Stack Overflow 帖子的表征学习：我们还有多远？

Stack Overflow 的巨大成功积累了大量的软件工程知识，因此促使研究人员提出了各种分析其内容的解决方案。这些解决方案的性能在很大程度上取决于对 Stack Overflow 帖子表示模型的选择。随着有关 Stack Overflow 的文献数量不断激增，这凸显了对强大的 Stack Overflow 帖子表示模型的需求，并推动了研究人员对开发能巧妙捕捉 Stack Overflow 帖子复杂性的专门表示模型的兴趣。最先进的 Stack Overflow 帖子表示模型（SOTA）是 Post2Vec 和 BERTOverflow，它们建立在卷积神经网络（CNN）和变压器架构（如 BERT）等神经网络的基础上。尽管这些表示方法取得了可喜的成果，但还没有在相同的实验环境中进行过评估。为了填补这一研究空白，我们首先对专为 Stack Overflow 帖子设计的表示模型（Post2Vec 和 BERTOverflow）在一系列相关任务（即标签推荐、相关性预测和 API 推荐）中的性能进行了实证比较。结果表明，在所考虑的下游任务中，Post2Vec 无法进一步改进最先进的技术，而 BERTOverflow 则表现出令人惊讶的低劣性能。为了找到更适合帖子的表示模型，我们进一步探索了一系列基于转换器的模型，包括：（1）通用领域语言模型（RoBERTa、Longformer、GPT2）和（2）使用软件工程相关文本工件构建的语言模型（CodeBERT、GraphCodeBERT、seBERT、CodeT5、PLBart 和 CodeGen）。这一探索表明，CodeBERT 和 RoBERTa 等模型适用于表示 Stack Overflow 帖子。不过，这也说明了 "没有银弹 "的概念，因为没有一个模型能在与所有其他模型的竞争中始终胜出。受这一发现的启发，我们提出了 SOBERT，它采用了一种简单而有效的策略，通过继续使用 Stack Overflow 的文本工件进行预训练来改进 Stack Overflow 帖子的表示模型。

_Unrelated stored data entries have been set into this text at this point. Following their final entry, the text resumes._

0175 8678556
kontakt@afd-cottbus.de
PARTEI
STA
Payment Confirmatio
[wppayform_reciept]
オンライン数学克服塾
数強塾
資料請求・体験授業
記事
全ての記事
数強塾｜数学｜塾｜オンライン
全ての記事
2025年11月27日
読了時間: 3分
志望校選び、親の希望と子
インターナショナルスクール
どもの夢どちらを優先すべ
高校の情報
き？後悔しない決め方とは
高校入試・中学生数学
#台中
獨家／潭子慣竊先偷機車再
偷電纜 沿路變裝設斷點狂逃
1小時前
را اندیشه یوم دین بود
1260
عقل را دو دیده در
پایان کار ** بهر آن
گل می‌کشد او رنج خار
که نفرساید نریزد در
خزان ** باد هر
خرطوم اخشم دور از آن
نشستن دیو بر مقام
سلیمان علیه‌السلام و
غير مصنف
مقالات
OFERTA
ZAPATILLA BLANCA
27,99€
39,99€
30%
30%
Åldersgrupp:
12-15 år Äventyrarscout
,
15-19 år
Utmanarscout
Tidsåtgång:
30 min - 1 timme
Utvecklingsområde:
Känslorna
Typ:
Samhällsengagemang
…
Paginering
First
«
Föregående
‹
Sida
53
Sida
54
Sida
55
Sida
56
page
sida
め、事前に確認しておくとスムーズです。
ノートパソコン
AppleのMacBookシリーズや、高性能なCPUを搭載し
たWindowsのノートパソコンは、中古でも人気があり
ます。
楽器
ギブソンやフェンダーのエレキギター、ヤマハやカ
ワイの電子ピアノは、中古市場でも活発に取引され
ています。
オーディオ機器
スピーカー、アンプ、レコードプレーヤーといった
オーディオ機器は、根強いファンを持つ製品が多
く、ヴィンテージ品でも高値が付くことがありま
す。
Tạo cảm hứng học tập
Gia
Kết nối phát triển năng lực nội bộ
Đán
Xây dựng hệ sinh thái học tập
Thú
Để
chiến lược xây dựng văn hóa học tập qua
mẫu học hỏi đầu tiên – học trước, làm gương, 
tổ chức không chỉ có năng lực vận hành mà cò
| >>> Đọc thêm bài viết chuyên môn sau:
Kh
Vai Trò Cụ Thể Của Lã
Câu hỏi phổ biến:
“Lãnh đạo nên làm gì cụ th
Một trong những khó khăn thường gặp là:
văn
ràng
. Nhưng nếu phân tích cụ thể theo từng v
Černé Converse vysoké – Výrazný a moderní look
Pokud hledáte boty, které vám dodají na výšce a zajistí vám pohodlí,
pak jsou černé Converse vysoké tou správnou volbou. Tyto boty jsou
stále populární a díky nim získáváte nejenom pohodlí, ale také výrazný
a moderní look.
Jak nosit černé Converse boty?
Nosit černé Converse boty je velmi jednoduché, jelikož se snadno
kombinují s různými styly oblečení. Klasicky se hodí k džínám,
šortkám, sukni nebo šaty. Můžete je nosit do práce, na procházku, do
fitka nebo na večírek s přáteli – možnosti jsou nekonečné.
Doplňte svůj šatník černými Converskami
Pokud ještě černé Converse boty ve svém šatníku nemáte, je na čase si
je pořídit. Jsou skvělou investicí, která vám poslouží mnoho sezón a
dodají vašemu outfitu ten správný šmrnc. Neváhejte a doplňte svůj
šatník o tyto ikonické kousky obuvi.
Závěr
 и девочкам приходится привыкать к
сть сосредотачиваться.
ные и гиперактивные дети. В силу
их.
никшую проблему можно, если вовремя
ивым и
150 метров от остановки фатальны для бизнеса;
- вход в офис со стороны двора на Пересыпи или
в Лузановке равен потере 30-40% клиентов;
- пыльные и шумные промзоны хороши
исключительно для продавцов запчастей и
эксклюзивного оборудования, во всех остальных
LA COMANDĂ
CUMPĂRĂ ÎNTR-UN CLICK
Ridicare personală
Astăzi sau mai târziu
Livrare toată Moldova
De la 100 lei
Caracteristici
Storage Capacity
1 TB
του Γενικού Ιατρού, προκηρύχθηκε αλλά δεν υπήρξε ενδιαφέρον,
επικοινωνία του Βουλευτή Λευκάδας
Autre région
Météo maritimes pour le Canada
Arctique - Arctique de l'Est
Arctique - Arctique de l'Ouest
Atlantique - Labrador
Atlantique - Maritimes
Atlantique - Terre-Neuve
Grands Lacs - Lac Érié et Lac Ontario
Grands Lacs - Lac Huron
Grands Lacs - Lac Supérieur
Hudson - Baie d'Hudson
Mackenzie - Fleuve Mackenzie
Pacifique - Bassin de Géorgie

总体实验结果表明，SOBERT 可以持续超越所考虑的模型，并在所有下游任务中显著提高最先进的性能。

本文章由计算机程序翻译，如有差异，请以英文原文为准。

求助全文

约1分钟内获得全文求助全文

来源期刊

ACM Transactions on Software Engineering and Methodology 工程技术-计算机：软件工程

CiteScore

6.30

自引率

4.50%

发文量

164

审稿时长

>12 weeks

期刊介绍： Designing and building a large, complex software system is a tremendous challenge. ACM Transactions on Software Engineering and Methodology (TOSEM) publishes papers on all aspects of that challenge: specification, design, development and maintenance. It covers tools and methodologies, languages, data structures, and algorithms. TOSEM also reports on successful efforts, noting practical lessons that can be scaled and transferred to other projects, and often looks at applications of innovative technologies. The tone is scholarly but readable; the content is worthy of study; the presentation is effective.